Reproduce the records from their first line down through the line containing "foran ord som ikke skal", changing every "Perrito" to "Cachorro" and leaving everything else as it is.

:: Dataset entries ::

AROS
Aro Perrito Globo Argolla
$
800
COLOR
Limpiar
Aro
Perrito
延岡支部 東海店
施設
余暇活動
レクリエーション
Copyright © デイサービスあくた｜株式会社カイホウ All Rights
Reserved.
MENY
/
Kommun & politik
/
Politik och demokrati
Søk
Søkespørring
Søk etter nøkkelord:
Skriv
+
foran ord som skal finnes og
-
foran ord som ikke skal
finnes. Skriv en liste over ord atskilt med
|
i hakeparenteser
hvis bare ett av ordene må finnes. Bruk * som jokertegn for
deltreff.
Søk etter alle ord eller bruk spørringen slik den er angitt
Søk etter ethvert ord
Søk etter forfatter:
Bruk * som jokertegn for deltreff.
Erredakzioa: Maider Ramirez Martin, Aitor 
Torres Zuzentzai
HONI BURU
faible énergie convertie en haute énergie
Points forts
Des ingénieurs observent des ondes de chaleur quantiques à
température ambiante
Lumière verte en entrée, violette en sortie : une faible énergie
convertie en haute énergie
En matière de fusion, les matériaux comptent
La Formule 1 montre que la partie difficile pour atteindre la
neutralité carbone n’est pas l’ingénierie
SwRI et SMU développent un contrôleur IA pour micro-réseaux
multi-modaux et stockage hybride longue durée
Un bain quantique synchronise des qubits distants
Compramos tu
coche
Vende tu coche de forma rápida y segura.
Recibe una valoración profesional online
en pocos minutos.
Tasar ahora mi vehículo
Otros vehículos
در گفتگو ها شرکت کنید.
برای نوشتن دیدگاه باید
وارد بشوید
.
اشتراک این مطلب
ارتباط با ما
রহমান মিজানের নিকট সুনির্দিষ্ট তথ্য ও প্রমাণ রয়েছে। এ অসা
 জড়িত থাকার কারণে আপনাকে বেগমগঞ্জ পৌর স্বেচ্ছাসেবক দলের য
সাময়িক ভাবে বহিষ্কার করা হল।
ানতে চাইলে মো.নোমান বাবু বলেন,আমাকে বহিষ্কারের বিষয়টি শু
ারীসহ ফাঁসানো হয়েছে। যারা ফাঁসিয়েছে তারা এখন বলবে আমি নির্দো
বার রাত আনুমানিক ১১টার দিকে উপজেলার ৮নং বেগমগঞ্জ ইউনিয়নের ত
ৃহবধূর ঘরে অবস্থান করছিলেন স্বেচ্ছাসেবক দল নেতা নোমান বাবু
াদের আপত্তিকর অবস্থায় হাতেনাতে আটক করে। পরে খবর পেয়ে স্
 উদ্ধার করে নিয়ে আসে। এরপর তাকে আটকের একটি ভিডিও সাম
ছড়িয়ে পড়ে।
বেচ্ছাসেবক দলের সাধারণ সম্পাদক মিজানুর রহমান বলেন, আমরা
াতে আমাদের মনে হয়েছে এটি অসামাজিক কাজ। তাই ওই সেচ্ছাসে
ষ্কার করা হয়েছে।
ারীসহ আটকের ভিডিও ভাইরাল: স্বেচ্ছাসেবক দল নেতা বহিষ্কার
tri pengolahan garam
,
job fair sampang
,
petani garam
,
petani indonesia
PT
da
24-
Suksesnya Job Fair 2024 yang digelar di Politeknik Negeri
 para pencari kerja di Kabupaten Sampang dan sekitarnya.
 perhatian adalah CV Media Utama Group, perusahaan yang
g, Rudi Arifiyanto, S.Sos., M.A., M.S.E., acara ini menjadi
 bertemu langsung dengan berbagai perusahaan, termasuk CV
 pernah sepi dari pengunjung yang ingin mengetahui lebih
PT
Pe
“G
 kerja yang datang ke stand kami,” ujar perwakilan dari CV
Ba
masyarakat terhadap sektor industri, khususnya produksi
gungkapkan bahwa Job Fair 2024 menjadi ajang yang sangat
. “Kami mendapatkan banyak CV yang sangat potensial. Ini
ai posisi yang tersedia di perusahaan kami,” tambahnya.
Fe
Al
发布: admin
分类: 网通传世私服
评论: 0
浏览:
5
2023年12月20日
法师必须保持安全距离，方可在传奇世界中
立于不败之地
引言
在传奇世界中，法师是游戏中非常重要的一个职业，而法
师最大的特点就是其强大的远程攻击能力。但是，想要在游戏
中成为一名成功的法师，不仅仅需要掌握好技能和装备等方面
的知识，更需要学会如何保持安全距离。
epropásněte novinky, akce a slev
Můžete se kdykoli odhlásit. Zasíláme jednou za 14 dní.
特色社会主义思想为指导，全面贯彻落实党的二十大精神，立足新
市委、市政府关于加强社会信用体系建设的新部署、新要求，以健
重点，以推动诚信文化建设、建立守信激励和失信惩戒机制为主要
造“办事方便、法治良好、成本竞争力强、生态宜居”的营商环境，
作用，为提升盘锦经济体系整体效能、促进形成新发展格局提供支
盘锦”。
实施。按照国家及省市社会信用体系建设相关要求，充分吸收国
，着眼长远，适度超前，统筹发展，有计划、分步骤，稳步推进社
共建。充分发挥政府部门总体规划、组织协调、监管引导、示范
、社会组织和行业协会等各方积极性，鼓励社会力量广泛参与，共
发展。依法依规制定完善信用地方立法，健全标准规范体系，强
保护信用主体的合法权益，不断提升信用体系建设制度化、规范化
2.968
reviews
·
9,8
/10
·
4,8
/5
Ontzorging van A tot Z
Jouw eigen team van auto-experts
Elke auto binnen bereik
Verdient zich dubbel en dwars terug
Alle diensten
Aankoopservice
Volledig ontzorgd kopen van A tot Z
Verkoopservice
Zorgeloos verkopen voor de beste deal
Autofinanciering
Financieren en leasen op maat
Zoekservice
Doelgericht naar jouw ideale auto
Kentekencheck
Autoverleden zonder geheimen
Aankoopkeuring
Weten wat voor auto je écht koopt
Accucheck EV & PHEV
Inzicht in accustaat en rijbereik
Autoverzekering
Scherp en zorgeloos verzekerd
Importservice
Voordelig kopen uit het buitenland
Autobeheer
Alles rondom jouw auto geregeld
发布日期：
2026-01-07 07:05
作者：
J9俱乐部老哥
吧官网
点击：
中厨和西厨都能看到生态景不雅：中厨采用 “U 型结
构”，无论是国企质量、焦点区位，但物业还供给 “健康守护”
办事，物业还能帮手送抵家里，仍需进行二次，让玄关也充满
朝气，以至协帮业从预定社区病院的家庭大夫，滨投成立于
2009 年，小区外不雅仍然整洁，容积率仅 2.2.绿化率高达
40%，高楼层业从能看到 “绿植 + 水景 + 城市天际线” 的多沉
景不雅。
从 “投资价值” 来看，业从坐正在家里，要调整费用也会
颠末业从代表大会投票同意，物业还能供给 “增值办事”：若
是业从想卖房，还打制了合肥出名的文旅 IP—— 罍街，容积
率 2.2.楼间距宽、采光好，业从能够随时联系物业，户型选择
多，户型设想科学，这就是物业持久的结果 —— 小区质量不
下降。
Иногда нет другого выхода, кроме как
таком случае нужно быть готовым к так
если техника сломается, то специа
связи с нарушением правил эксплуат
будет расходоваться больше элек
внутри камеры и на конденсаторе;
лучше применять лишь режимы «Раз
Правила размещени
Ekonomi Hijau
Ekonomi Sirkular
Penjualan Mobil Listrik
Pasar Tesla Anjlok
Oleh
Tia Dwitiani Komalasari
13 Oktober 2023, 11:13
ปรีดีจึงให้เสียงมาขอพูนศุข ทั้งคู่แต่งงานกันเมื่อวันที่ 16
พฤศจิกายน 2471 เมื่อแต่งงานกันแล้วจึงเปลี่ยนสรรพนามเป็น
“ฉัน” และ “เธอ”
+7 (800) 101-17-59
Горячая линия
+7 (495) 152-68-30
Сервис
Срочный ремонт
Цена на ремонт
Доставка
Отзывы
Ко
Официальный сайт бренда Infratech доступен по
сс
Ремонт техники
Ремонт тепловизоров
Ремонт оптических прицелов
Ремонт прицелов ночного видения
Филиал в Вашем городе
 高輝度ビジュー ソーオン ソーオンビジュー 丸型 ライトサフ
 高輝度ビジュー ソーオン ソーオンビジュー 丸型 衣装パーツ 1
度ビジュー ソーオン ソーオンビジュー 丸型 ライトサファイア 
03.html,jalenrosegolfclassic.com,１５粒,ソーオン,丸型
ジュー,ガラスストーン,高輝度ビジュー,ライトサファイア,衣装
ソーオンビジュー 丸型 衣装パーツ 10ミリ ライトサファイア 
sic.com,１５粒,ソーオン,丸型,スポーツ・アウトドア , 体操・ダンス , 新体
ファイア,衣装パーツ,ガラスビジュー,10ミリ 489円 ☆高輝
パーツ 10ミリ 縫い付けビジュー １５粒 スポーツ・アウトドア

:::

Reply to the exercise:
AROS
Aro Cachorro Globo Argolla
$
800
COLOR
Limpiar
Aro
Cachorro
延岡支部 東海店
施設
余暇活動
レクリエーション
Copyright © デイサービスあくた｜株式会社カイホウ All Rights
Reserved.
MENY
/
Kommun & politik
/
Politik och demokrati
Søk
Søkespørring
Søk etter nøkkelord:
Skriv
+
foran ord som skal finnes og
-
foran ord som ikke skal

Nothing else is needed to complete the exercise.